There’s a difference between growing up and adulting, don’t ask me cause I’m lost for words. I mean, even I can’t tell. Well that’s probably because I’m not yet deep. But seems like soon enough, no, sooner than expected, this ship that sails so freely and carelessly might begin to sink… deeper and deeper by the moment till it learns how to float again, but now amidst storms, not just on still waters like it’s used to.
I don’t like change just like most of you. Don’t even try to deny it. That state of being static, just laying back, knowing that you can stretch further, but at your own convenience… so appealing as appalling as the thought of it is. Damn, whoever made change inevitable?
Slowly but surely I’m learning to be responsible for my life.No longer just the subject of discussion but the core of the discussion, a stakeholder at that. I’d say I so much long for my carefree early and mid teenage days, but who am I kidding. It’s so hard to manoeuvre sans a manual,yet be expected to be always right,like you’re some sort of god.But how can I get one when each person’s manual for life is different, or rather unique?

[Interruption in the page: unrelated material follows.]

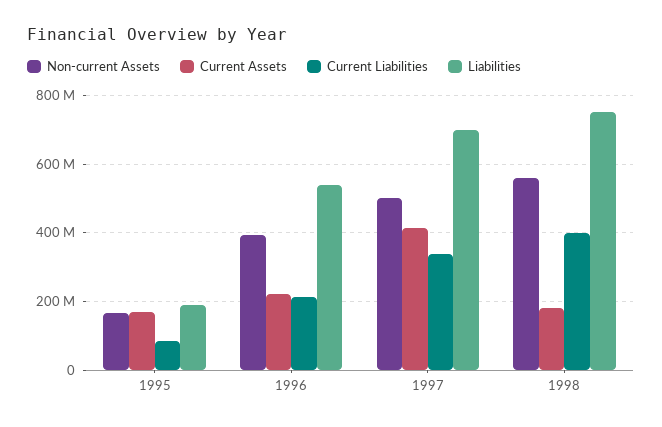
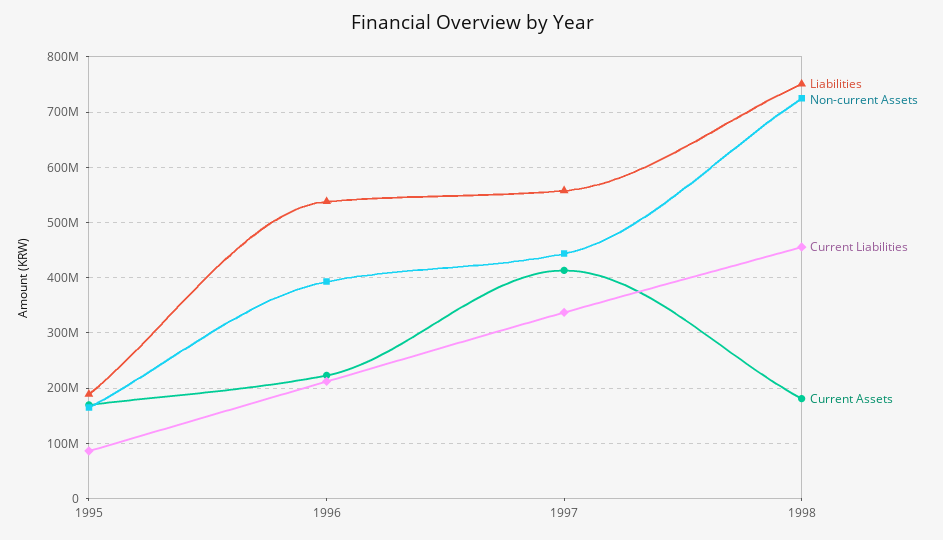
Non-current Assets, 1997: 500000000 -> 440000000
Liabilities, 1997: 700000000 -> 560000000
Non-current Assets, 1998: 560000000 -> 720000000
Current Liabilities, 1998: 400000000 -> 460000000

I thought I’d only test this at school, but here we are, sometimes when you have two options in a given situation, for me choosing the more stupid one is smarter. For staters, we learn from mistakes especially deliberate ones. I’m not rooting for this but if you can relate, then you know what I mean. Weird as it is, that’s how some of our brains work. Secondly, the unwise option of the two lowers people’s expectations before seeing you deliver. Zero hype, zero pressure, and that look of surprise and tone of disbelief… makes it all worth it. Albeit a risk, it’s better than walking on eggshells, afraid to miss the step, right?
I didn’t have a title for this, but I bet you have one by now.